Come nel gioco, si vince con la psicologia (che in realtà si chiama disinformazione e propaganda), non con i calcoli razionali: in questo Putin è maestro.
Così, per esempio, da noi si producono stime catastrofiche sulla caduta del Pil dei paesi europei se per il prossimo autunno la Russia chiudesse i rubinetti, ma non si tiene conto che l’economia russa sopravvive solo grazie alle forniture all’Europa e potrebbe non arrivare all’autunno se le interrompesse, non avendo le infrastrutture per vendere il gas altrove.
Né si cerca di testare la credibilità della minaccia russa, per esempio, con la costituzione di un cartello europeo per gli acquisti di gas e un tetto comune al suo prezzo finanziato con un fondo straordinario a livello comunitario (o magari mobilitando le risorse del Meccanismo europeo di stabilità, riconvertito allo scopo).
Invece abbiamo subito sterzato subito, dando per scontato che al gioco del pollo Putin debba vincere sempra. Ma non è vero. Proprio all’inizio di questo mese, infatti, è stata la Russia a sterzare per prima, in un’altra una vicenda che però ha avuto ben poca risonanza.
Il nodo del debito
Il 4 di aprile la Federazione Russa aveva in scadenza un pagamento di 650 milioni di dollari per gli interessi di due sue obbligazioni in valuta.

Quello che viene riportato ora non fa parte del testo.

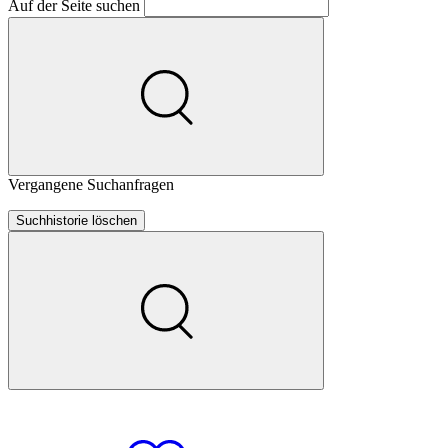
Auf der Seite suchen
Vergangene Suchanfragen
Suchhistorie löschen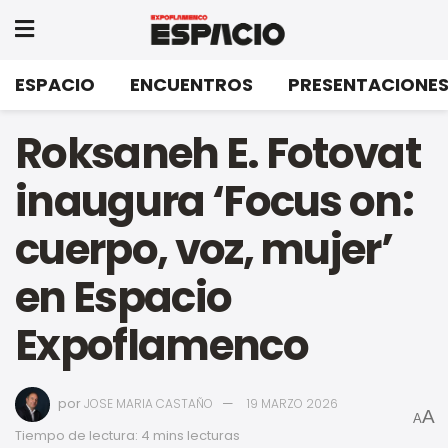
ESPACIO
ENCUENTROS
PRESENTACIONE
Roksaneh E. Fotovat
inaugura ‘Focus on:
cuerpo, voz, mujer’
en Espacio
Expoflamenco
por
JOSE MARIA CASTAÑO
19 MARZO 2026
A
A
Tiempo de lectura: 4 mins lecturas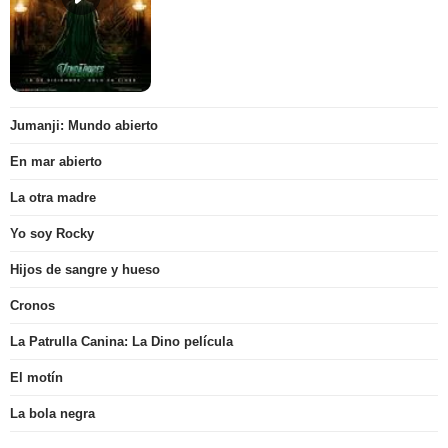
Jumanji: Mundo abierto
En mar abierto
La otra madre
Yo soy Rocky
Hijos de sangre y hueso
Cronos
La Patrulla Canina: La Dino película
El motín
La bola negra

Il governo americano ha però imposto il blocco su tutti i fondi del governo russo presso intermediari che operano negli Stati Uniti, costringendo la Russia o a dichiarare default, con conseguenze devastanti per la sua economia perché l’avrebbe tagliata fuori da qualsiasi accesso al mercato internazionale dei capitali per tanti anni, oppure a prosciugare la valuta sfuggita al blocco delle riserve ufficiali, riducendo così la capacità di finanziare la guerra e la sua economia.

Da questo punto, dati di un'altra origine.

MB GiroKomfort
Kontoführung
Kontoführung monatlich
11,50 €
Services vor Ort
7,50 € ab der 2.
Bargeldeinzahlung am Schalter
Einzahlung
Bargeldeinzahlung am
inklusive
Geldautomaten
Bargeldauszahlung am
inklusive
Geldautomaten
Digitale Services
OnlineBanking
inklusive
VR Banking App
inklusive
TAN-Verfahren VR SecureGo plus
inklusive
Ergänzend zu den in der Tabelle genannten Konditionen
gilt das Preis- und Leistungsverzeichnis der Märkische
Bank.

La Russia ha dichiarato che avrebbe onorato il debito, ma poiché riteneva illegittimo il blocco delle sue disponibilità in valuta, avrebbe pagato in rubli, depositati in un conto per essere convertiti in dollari non appena le sanzioni fosse state rimosse.
Il Comitato che presiede alla dichiarazione di un default delle obbligazioni ha però dichiarato che qualsiasi pagamento in valute diverse da quelle specificate nel prospetto di emissione alla fine del “periodo di grazia” previsto di 30 giorni avrebbe automaticamente mandato la Russia in default.
Così due giorni prima della scadenza del 5 maggio si è saputo solo da indiscrezioni di stampa che la Russia, senza che ci fosse alcuna ammissione ufficiale, aveva “sterzato” pagando gli interessi in dollari.
Putin, dunque, ha perso a quest'altro gioco del pollo, dimostrando che per il vero costo delle sanzioni è enorme; senza dubbio molto maggiore di quello che ritengono i “polli” europei, o che la “l’informazione” filo-russa fa credere all’opinione pubblica del Continente.